#### EXERCISE GOAL:
Within the lines below, find those that hold the string "linecap" and copy each one.

[Collected data]
========================================================================
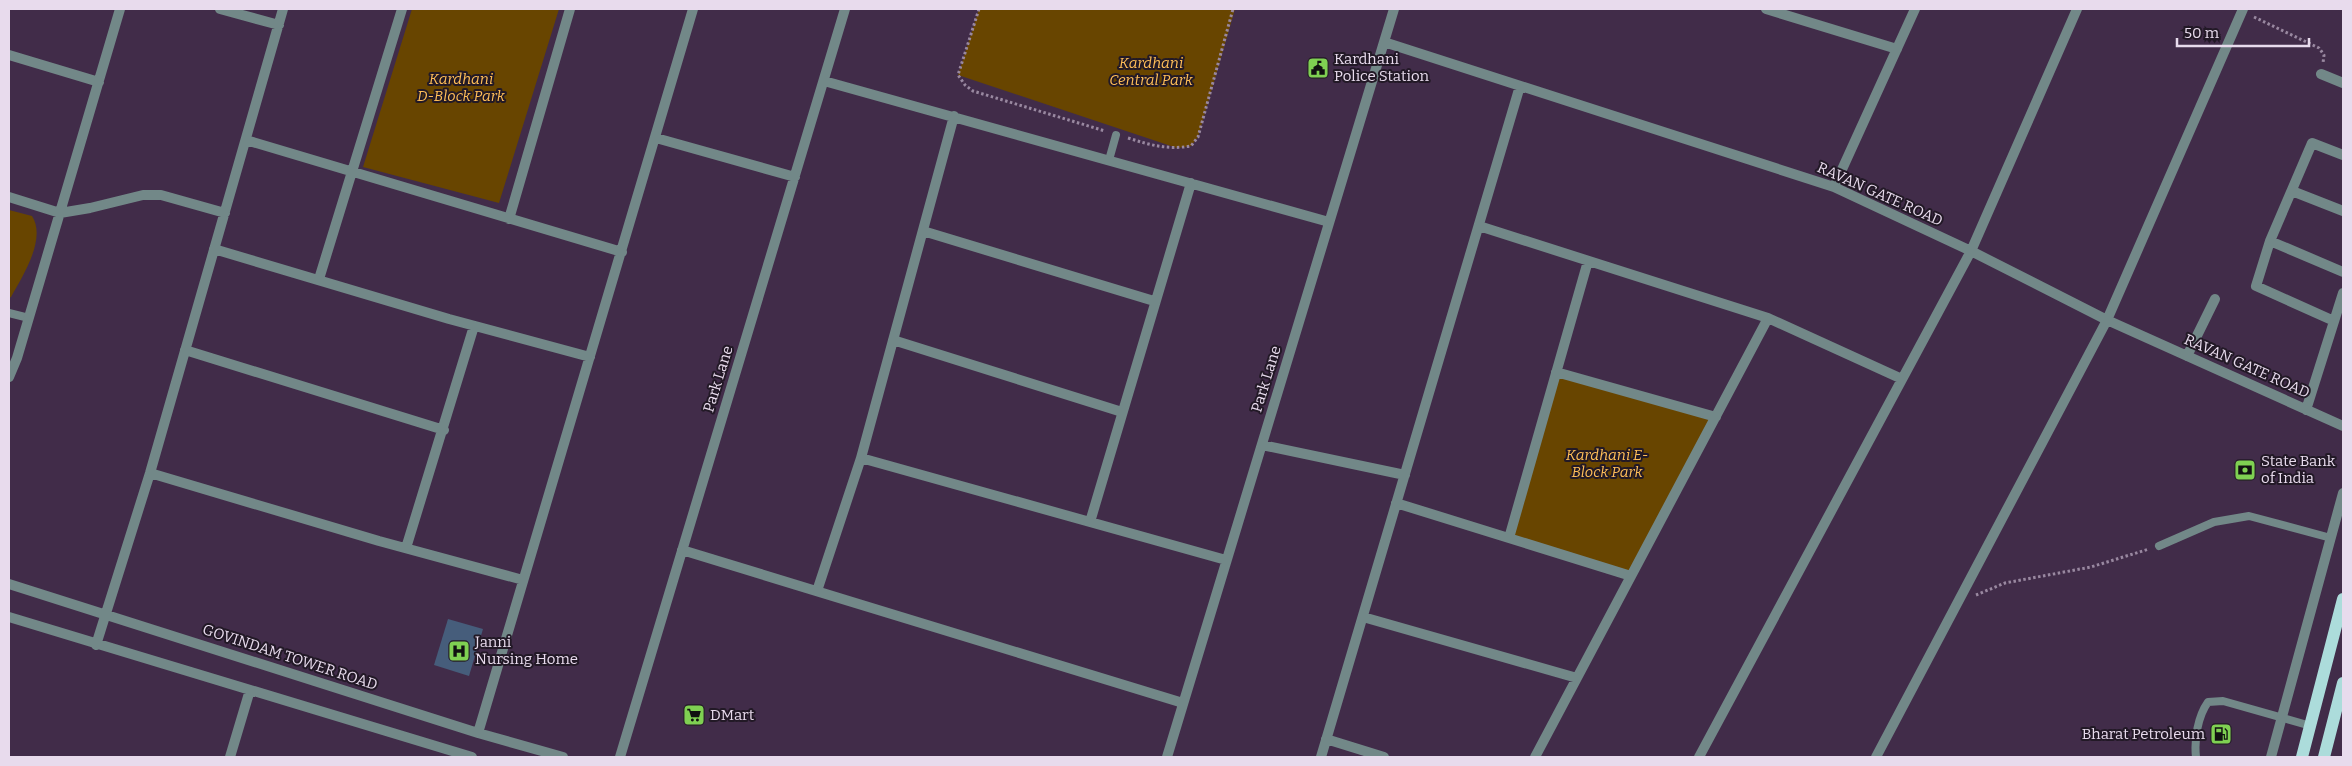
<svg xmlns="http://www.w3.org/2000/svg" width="2352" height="766" viewBox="0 0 2352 766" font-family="Bitter,serif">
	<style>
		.green { fill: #684500 }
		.building { fill: #465d7b }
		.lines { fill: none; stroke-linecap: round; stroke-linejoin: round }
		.path { stroke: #9988a0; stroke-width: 3; stroke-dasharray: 2.5 2.5; stroke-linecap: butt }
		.service { stroke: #728888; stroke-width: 8 }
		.minor { stroke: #728888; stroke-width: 10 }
		.tertiary { stroke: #728888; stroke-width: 10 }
		.primary { stroke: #acdcdb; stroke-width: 12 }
		.labels { text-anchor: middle; stroke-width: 4; stroke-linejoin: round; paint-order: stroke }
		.poi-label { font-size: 15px; fill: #e8dbed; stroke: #221926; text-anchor: start }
		.park-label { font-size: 15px; font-style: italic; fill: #ffbe58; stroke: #221926 }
		.street-label { font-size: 15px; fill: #e8dbed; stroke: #221926 }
	</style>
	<rect width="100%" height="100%" fill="#412c49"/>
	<path class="green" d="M412,9H559L499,203L363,167Z
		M979,9H1235L1198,137L1191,146L1177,148L958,75Z
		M9,210L32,216C47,239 22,277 11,297L9,298Z
		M1556,372L1716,417L1631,576L1509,538Z"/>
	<path class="building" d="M448,619L483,629L469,676L434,665Z"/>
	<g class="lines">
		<path class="path" d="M979,9L958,75L965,85L973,91L1105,131
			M2254,17L2319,48L2324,55L2323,63
			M1128,138C1150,145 1167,150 1191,146L1198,137L1233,9
			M1976,595L2005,583L2091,567L2149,549"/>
		<path class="service" d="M1109,160L1116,135
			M9,313L29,318
			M2159,546L2214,522L2249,516L2331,538
			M2196,757C2194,739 2198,716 2208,702L2223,701L2311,726"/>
		<path class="minor" d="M220,9L279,25
			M1766,9L1897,49
			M1384,42L1834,187L1971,251L2107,320L2343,426
			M9,55L99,82
			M2321,74L2343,83
			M824,81L1329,222
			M656,138L795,177
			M246,140L622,252
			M1834,187L1915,9
			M2292,191L2343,211
			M9,197L60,213L90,208L143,195H161L225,213
			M509,219L570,9
			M1479,226L1768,318L1902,379
			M923,231L1154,301
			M2270,241L2343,272
			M214,249L449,319L590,357
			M319,279L402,9
			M2334,321L2256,286L2270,241L2312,143L2343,155
			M893,340L1122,412
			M185,350L444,430
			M2187,356L2215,299
			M1556,372L1716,417
			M9,377L17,358L120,9
			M2306,410L2343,293
			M1262,445L1405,475
			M861,458L1226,560
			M150,473L379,541L523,580
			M1396,503L1631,576
			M1090,522L1191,183
			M1509,538L1588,261
			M406,548L474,326
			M682,550L1183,703
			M9,584L478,733L563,757
			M817,591L861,458L954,116
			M9,617L472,757
			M1363,617L1577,678
			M96,645L150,473L283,9
			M478,733L693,9
			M1326,739L1384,757
			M230,757L250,690
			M620,757L845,9
			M1167,757L1394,9
			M1321,757L1520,86
			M1535,757L1768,318
			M1699,757L1971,251L2077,9
			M1876,757L2107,320L2243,9"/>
		<path class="tertiary" d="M2271,757L2343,493"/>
		<path class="primary" d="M2302,757L2343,599
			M2324,757L2343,683"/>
	</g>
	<defs>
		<g id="civic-square" transform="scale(1.125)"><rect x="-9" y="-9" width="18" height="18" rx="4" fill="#7fd052" stroke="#221926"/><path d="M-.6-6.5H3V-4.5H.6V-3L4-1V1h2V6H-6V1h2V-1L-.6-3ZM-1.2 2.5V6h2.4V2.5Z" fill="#111"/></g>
		<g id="bank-square" transform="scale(1.125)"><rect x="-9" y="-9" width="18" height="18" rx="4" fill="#7fd052" stroke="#221926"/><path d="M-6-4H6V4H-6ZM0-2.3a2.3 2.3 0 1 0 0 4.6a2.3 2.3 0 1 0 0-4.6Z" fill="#111"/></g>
		<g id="hospital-square" transform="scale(1.125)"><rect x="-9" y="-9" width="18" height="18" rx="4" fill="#7fd052" stroke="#221926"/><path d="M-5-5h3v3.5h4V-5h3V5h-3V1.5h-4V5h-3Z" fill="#111"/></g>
		<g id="supermarket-square" transform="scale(1.125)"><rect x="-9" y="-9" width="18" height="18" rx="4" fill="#7fd052" stroke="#221926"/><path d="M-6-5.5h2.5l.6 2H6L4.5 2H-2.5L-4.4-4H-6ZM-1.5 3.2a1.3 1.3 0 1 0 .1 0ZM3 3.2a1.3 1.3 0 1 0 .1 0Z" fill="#111"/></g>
		<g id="fuel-square" transform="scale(1.125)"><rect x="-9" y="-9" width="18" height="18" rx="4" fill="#7fd052" stroke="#221926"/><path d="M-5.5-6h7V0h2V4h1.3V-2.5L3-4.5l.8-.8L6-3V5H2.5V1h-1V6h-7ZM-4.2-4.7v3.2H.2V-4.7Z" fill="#111"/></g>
	</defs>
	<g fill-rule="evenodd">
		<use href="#civic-square" x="1318" y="68"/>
		<use href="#bank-square" x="2245" y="470"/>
		<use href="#hospital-square" x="459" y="651"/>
		<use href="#supermarket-square" x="694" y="715"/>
		<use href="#fuel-square" x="2221" y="734"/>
	</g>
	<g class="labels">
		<g class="poi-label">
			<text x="1334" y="64">Kardhani<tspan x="1334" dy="17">Police Station</tspan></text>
			<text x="2261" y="466">State Bank<tspan x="2261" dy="17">of India</tspan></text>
			<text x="475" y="647">Janni<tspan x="475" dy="17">Nursing Home</tspan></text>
			<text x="710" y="720">DMart</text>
			<text x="2205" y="739" text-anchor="end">Bharat Petroleum</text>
		</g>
		<g class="park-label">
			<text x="1151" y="68">Kardhani<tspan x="1151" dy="17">Central Park</tspan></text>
			<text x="461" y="84">Kardhani<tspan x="461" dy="17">D-Block Park</tspan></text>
			<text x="1607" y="460">Kardhani E-<tspan x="1607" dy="17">Block Park</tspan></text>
		</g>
		<g class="street-label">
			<text transform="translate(1880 194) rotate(24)" y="5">RAVAN GATE ROAD</text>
			<text transform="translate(2247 366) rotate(24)" y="5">RAVAN GATE ROAD</text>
			<text transform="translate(718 379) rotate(-73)" y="5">Park Lane</text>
			<text transform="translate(1266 379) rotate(-73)" y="5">Park Lane</text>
			<text transform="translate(290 657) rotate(18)" y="5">GOVINDAM TOWER ROAD</text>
		</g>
	</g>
	<rect width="2352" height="766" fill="none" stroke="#e8dbed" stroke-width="20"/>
	<path d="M2177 38v8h132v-8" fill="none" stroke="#e8dbed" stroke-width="2.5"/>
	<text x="2184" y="38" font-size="15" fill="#e8dbed" stroke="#221926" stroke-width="4" paint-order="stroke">50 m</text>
</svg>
========================================================================
#### PROBLEM SOLUTION:
		.lines { fill: none; stroke-linecap: round; stroke-linejoin: round }
		.path { stroke: #9988a0; stroke-width: 3; stroke-dasharray: 2.5 2.5; stroke-linecap: butt }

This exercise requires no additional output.